食堂は広くて置かれた丸テーブルの間隔も大きくとってあり、雰囲気のいいレストランみたいな感じだ。といっても貴族が通う学校なので、給仕やメイドがランチのセッティングとかやってくれる。
「本日はローズマリー様のお誘いはよろしかったのですか?」
「はい。ローズマリー様もお忙しいようでしたし、わたくしとしましてもレゴ様のお誘いを受けたかったのです」
へへ。言っちゃった。
最近すごくレゴちゃんと仲良くなれてる気がするんだよね。
田舎の男爵家って人気があるポジションじゃないし、Bクラスでは挨拶とかはするけど親しく話す友達いなかったから嬉しいし楽しい。
それから運ばれてきたランチを食べ始める。我が家のメイドちゃんも過剰な緊張を強いられずリラックスした様子で、レゴちゃんとは終始和やかにごはんを食べられた。
「あっ、そうですわ。カエノメルさんはイチゴお好きでしょうか? 最近わたくしの家の領地で栽培をはじめたので、お味見していただけませんか」
レゴちゃんのところのメイドさんがイチゴが10個ほど並べられた木箱を差し出してきた。
「わあ! すごく美味しそうですわね!」
大きくて赤くて香りが強い。なにこれすごいぞ!
いただきますと言うとメイドさんが木箱から三粒ほどお皿に乗せてくれて、さらにおかわりできるように横にスタンバイしてくれる。

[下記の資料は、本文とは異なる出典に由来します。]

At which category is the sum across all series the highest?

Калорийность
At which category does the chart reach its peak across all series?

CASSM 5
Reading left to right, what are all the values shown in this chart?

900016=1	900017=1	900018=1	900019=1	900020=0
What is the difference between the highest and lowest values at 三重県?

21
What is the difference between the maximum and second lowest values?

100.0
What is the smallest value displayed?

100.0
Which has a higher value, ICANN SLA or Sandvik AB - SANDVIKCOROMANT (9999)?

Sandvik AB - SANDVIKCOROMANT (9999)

「んー!おいしいっ! イチゴって育てるのがとても難しいと聞いたことがありますけど、とっても甘くて形も素晴らしいですわね」
「ふふっありがとうございます。我が家はいろいろ調べるのが得意、というか好きで……イチゴ作りも色々な方からお話を伺ってたくさん試行錯誤しましたの」
そう言ってからレゴちゃんは少し恥ずかしそうにこちらを見て。
「今年の夏に納得できるイチゴができたと聞いたので、わたくし、カエノメルさんと食べたくて……お父様にお願いして分けていただいたのです。美味しいと言ってもらえてうれしいですわ」
きゅーん!!
なんやこの可愛い子は? 恋人とかそんなん越えてこう、なんだ! なんて言ったらいい!?
度を越したときめきに頭痛がしてきたとき、食堂の入り口がにわかに騒がしくなった。
「無礼ですわよ!」
よく知った声が怒号を発してる。
振り返るって入り口をみるとピネちゃんがブチ切れフェイスで背の低い女生徒と対峙していた。

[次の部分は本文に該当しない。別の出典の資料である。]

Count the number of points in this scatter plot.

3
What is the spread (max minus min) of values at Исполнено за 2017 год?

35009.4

「いくら伯爵家に引き取られたといっても身分を弁えなさいませ!」
「も、申し訳ございません……っ」
女生徒が頭を下げる。
刃丞はというと、いつもの3人の後ろで無表情で凛と立っていた。
が、そんなふうに見えるだけであれは呆然としてるな。
「行きましょうローズマリー様。やはり中庭でランチをいただきましょう」
ハチクちゃんが促して刃丞たちは去っていった。
「な、なんだったのでしょうか……」
落ち込んだ様子の女生徒も食堂から去ると、レゴちゃんが戸惑った様子でつぶやいた。
「ピネ様がお怒りになるなんて珍しいですわ」
ピネちゃん達は身分が高いのにすごく優しい。
現におれがランチに参加してても文句いわないし、たまに美味しいおやつ分けてくれる。怒られたこともない。
ただ、ひとつだけこうなる心当たりがあるけど……。
「カエノメルさん、ローズマリー様のご様子を見に行かれたほうが……」
レゴちゃんがそっと助言をくれた。
「そう、ですね……レゴ様、失礼いたしますわ。イチゴ、ほんとうに美味しかったです、ごちそうさまでした」
早足で廊下にでると黒髪のスタイルのいい女の人が待ち構えてた。手首を掴まれて廊下の柱の陰に連れ込まれた。
「ウィステリア先輩」
「ローズマリー様のところへ行くのね?」
「はい」
「明日、お話を聞かせて。……さっきのが遭遇イベントやで」
「!!」
想像したとおり、ヒロインが転校してきてすぐの『食堂で先制一発』イベントだったか!
おれのクラスでは特に転校生がいますとか先生からのお知らせなかったから、“ヒロイン転校してこない説”を願ってたんだけどそりゃそうだよね、Sクラスの話をBクラスでするわけない。
あー、あとで刃丞に謝らないとな。
当事者じゃないから学校終わったら話聞いてやればいいやとか考えてないで、今日のランチからそばに居てやればよかった。
おれは先輩とわかれて、走っていつものガゼボにむかった。